In the failing heart, changes in the ventricular action potential include a reduction in the rate of depolarisation and peak depolarisation during phase 0, and a decrease in the repolarisation (or even complete loss of the notch) in phase 1.17 18 The loss of the phase 1 notch is believed due to downregulation of the Ito. Cooper and colleagues further showed that the loss of the notch in ventricular myocytes reduces the magnitude of Ca2+ transient from the sarcoplasmic reticulum, alters the time course of the Ca2+ transient and decreases the synchrony of later Ca2+ spark production with loss of excitation–contraction coupling.17 18 Thus, changes to the QRS complex that occur before contraction can alter intracellular Ca2+ cycling during contraction.

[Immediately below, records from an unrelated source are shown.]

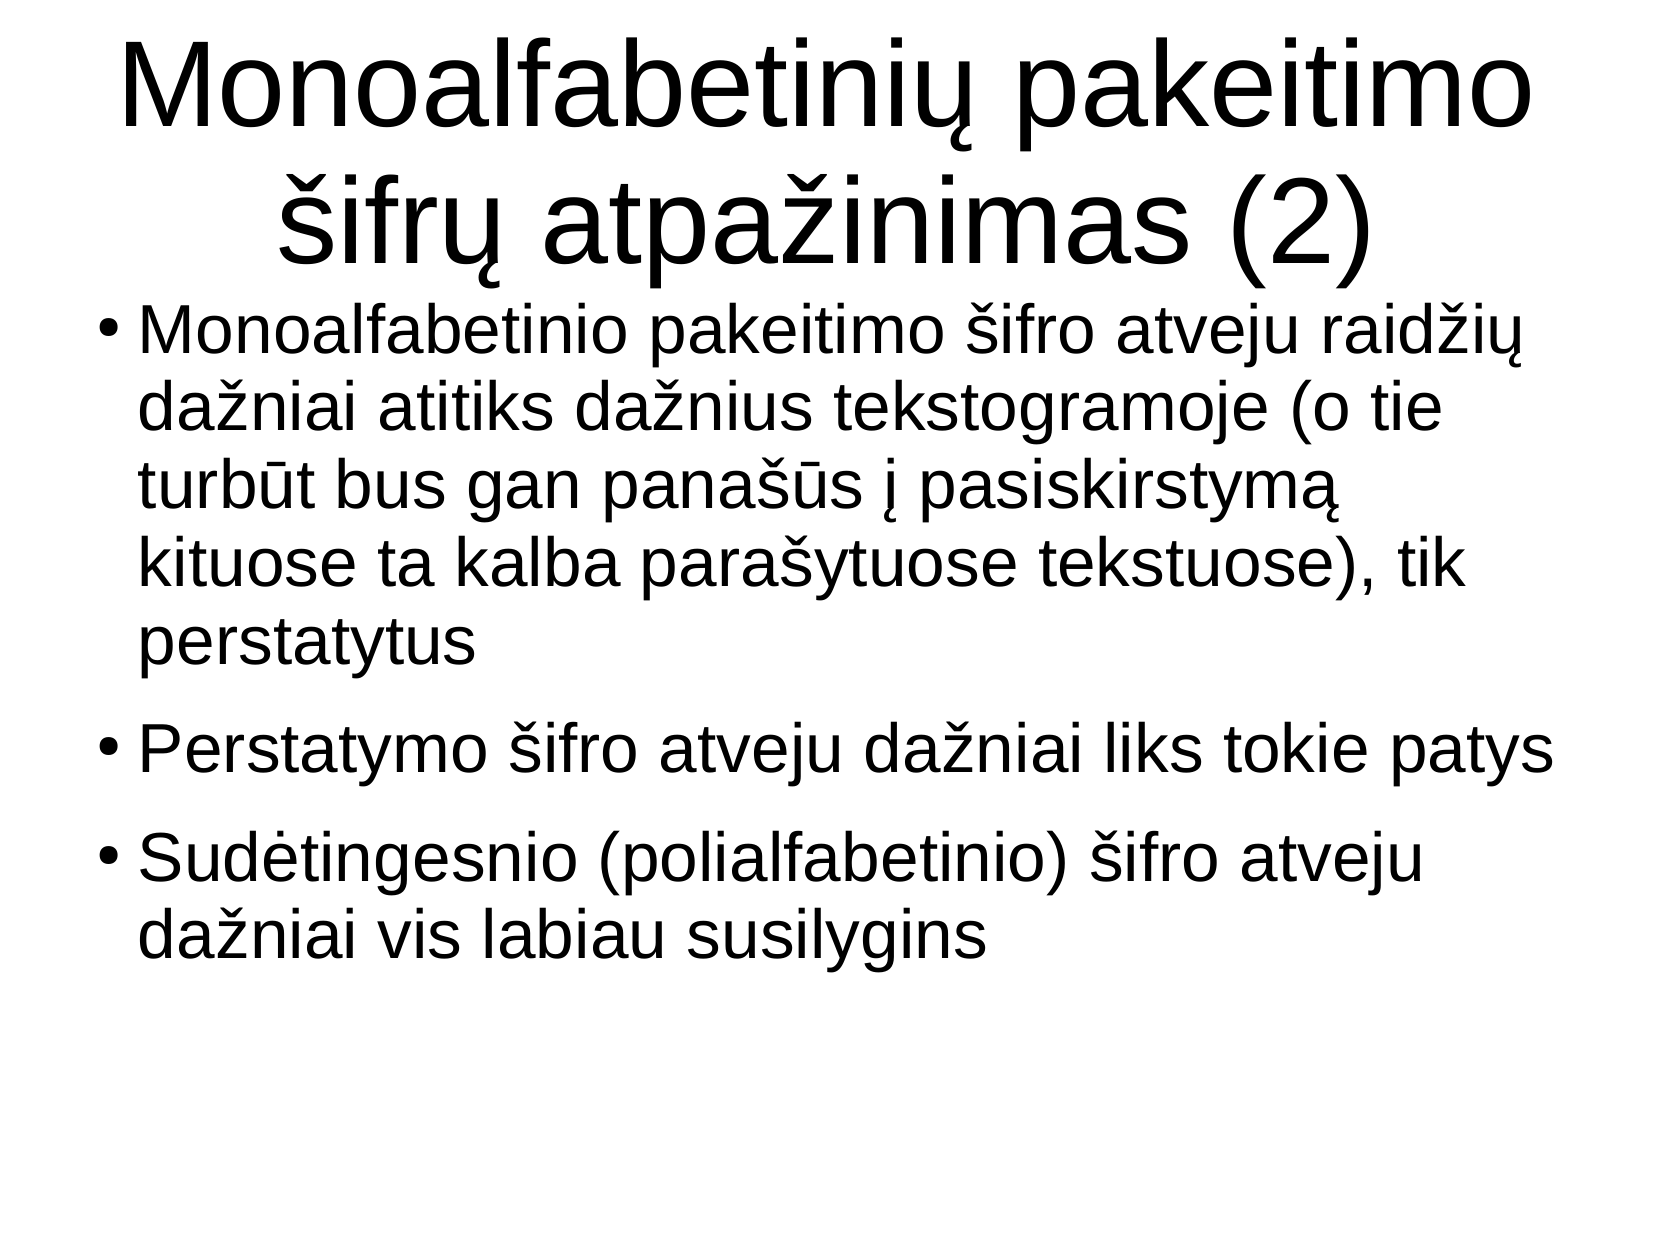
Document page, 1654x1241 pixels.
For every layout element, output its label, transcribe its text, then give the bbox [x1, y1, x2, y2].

title Monoalfabetinių pakeitimo šifrų atpažinimas (2) [82, 16, 1571, 290]
list Monoalfabetinio pakeitimo šifro atveju raidžių dažniai atitiks dažnius tekstogramoje (o tie turbūt bus gan panašūs į pasiskirstymą kituose ta kalba parašytuose tekstuose), tik perstatytus Perstatymo šifro atveju dažniai liks tokie patys Sudėtingesnio (polialfabetinio) šifro atveju dažniai vis labiau susilygins [82, 290, 1571, 1010]
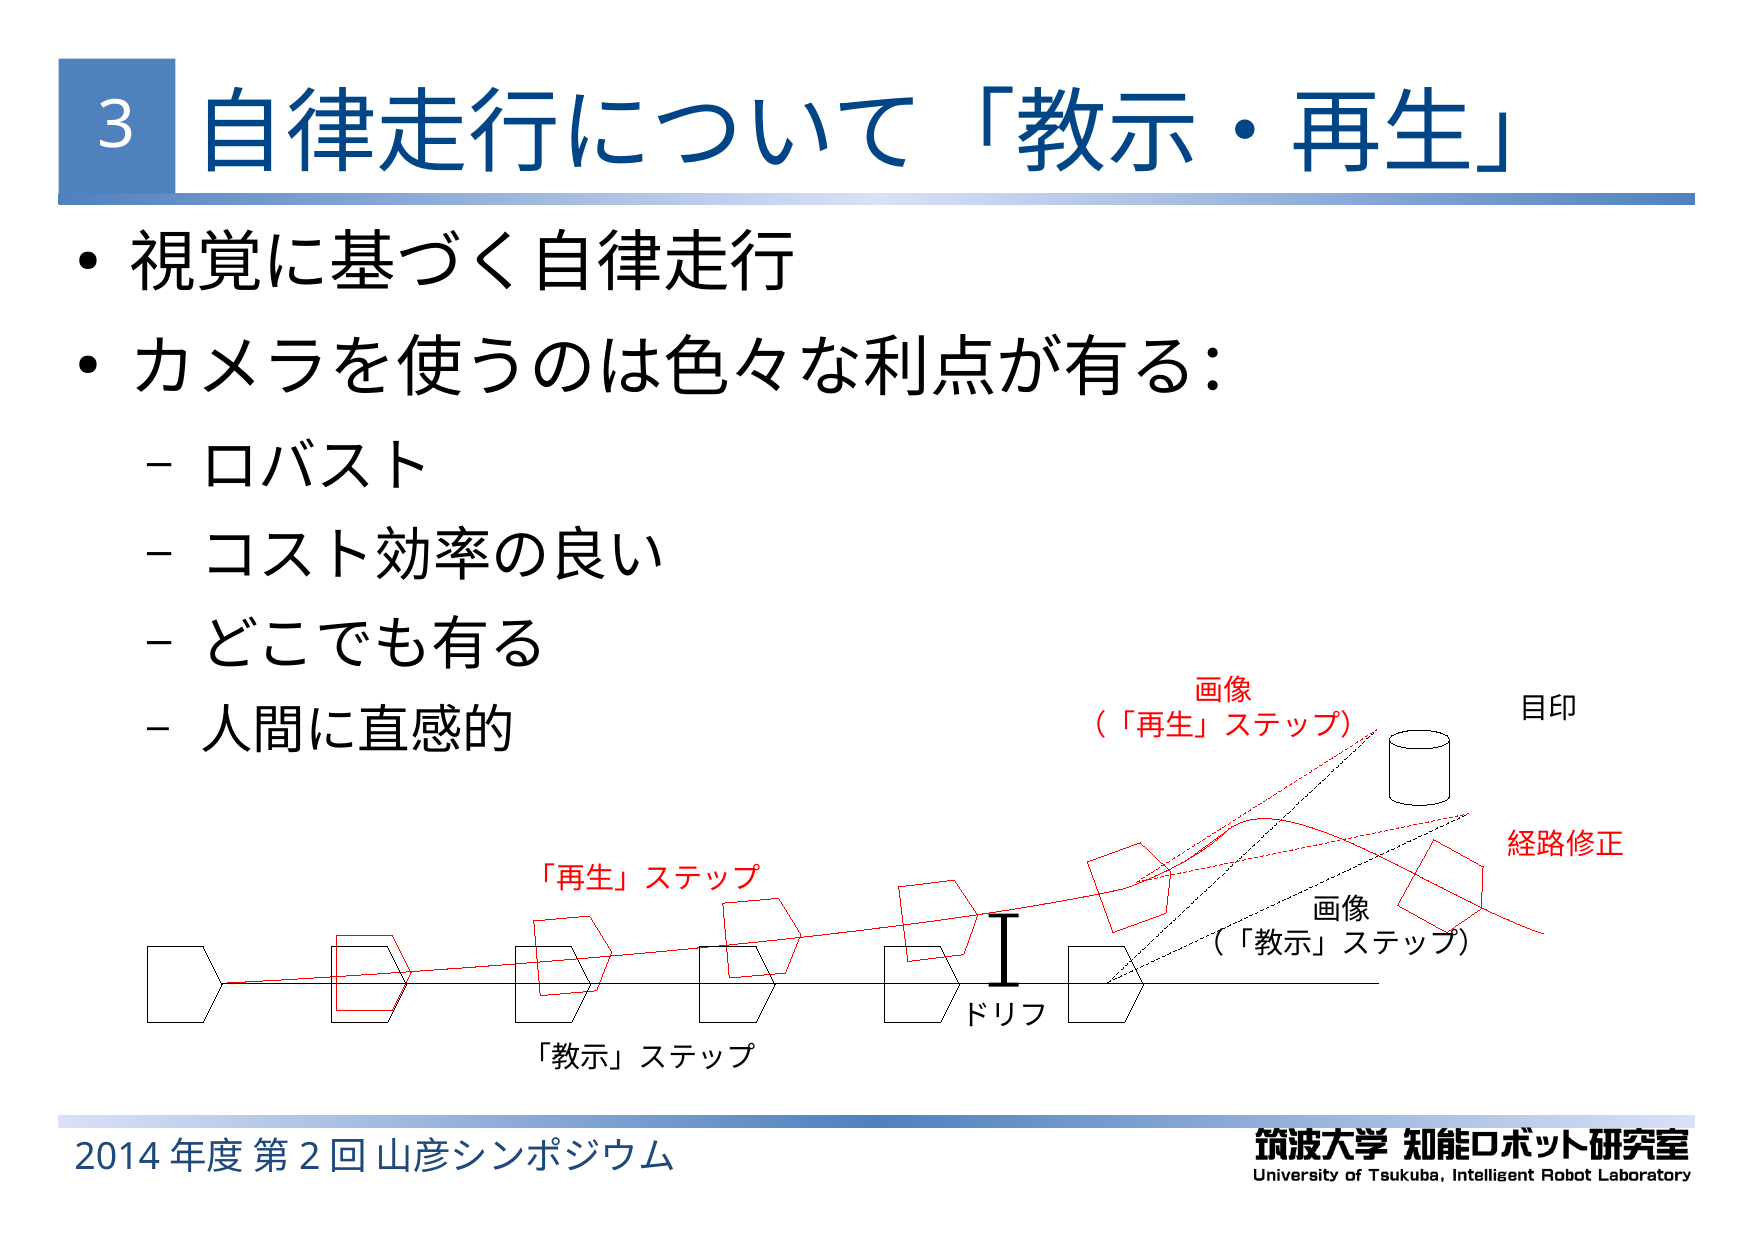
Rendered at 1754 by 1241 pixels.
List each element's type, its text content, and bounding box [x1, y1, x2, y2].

text_box 経路修正 [1492, 819, 1640, 869]
text_box 画像 （「教示」ステップ） [1180, 884, 1503, 969]
text_box ドリフ [946, 991, 1064, 1041]
picture [1252, 1127, 1691, 1182]
title 自律走行について「教示・再生」 [193, 61, 1651, 205]
list 視覚に基づく自律走行 カメラを使うのは色々な利点が有る： ロバスト コスト効率の良い どこでも有る 人間に直感的 [58, 223, 1696, 1116]
text_box 「教示」ステップ [507, 1032, 771, 1082]
text_box 「再生」ステップ [512, 853, 776, 903]
text_box 目印 [1504, 684, 1593, 734]
text_box 画像 （「再生」ステップ） [1062, 666, 1385, 750]
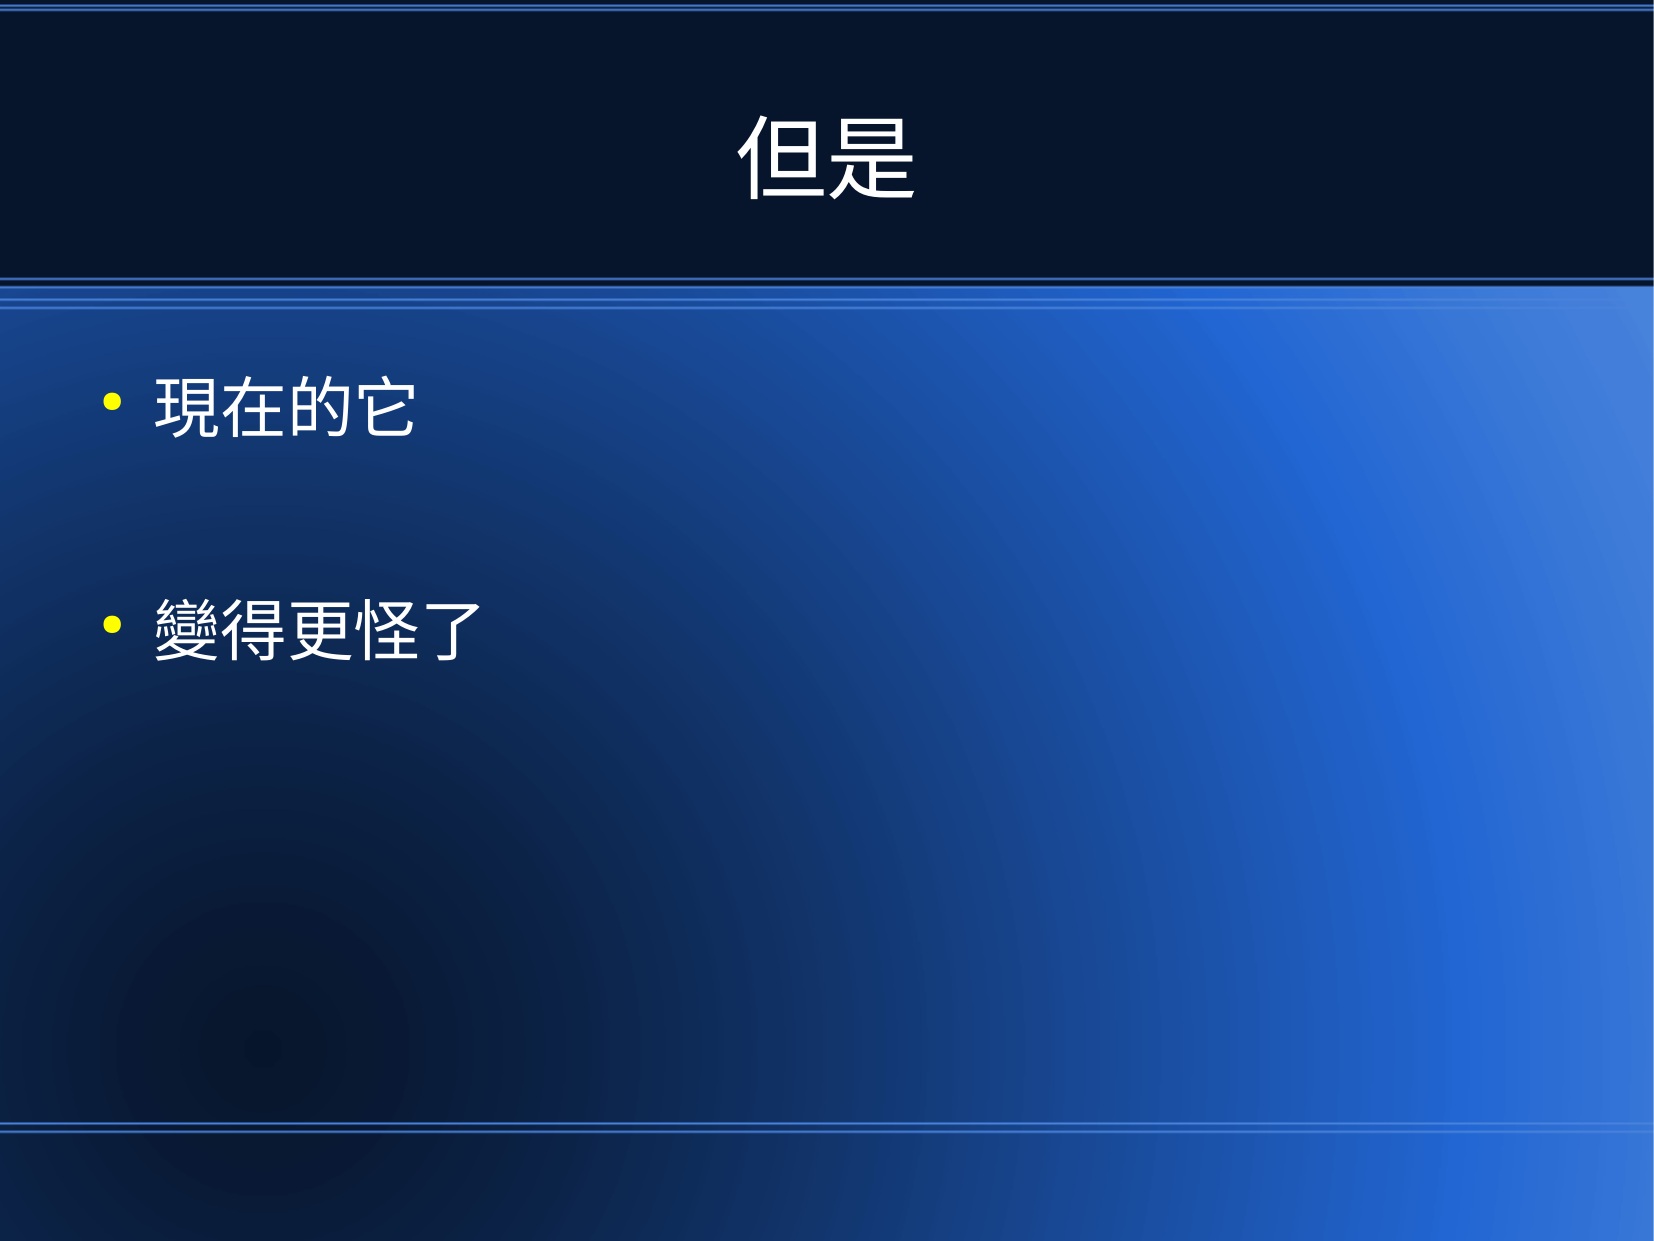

New therapies targeting the restoration of phase 1 repolarisation and/or other defects in phase 0 may improve cardiac function in patients with HF and reduce arrhythmias by reducing early and delayed Ca2+-triggered after depolarisations.18 These drugs should protect against arrhythmias without negative inotropic effects. However, a key question remains: How are the notches and slurring in the QRS complex related to these aberrant Ca2+ releases, reduced late Ca2+ spark rates and/or increased arrhythmogenesis in primary prevention HF patients? Advances in the molecular basis of fQRS and aberrant Ca2+ cycling in the myocardium may also apply to other arrhythmogenic cardiomyopathies.

Conclusion

Before fQRS can become a potential prognostic candidate for primary prevention ICD placement in patients with HF, wider and more accurate reporting is urgently required into the different forms of fQRS in the failing heart and their effect on the formation of an arrhythmogenic substrate, particularly encircling a scar or fibrotic architecture.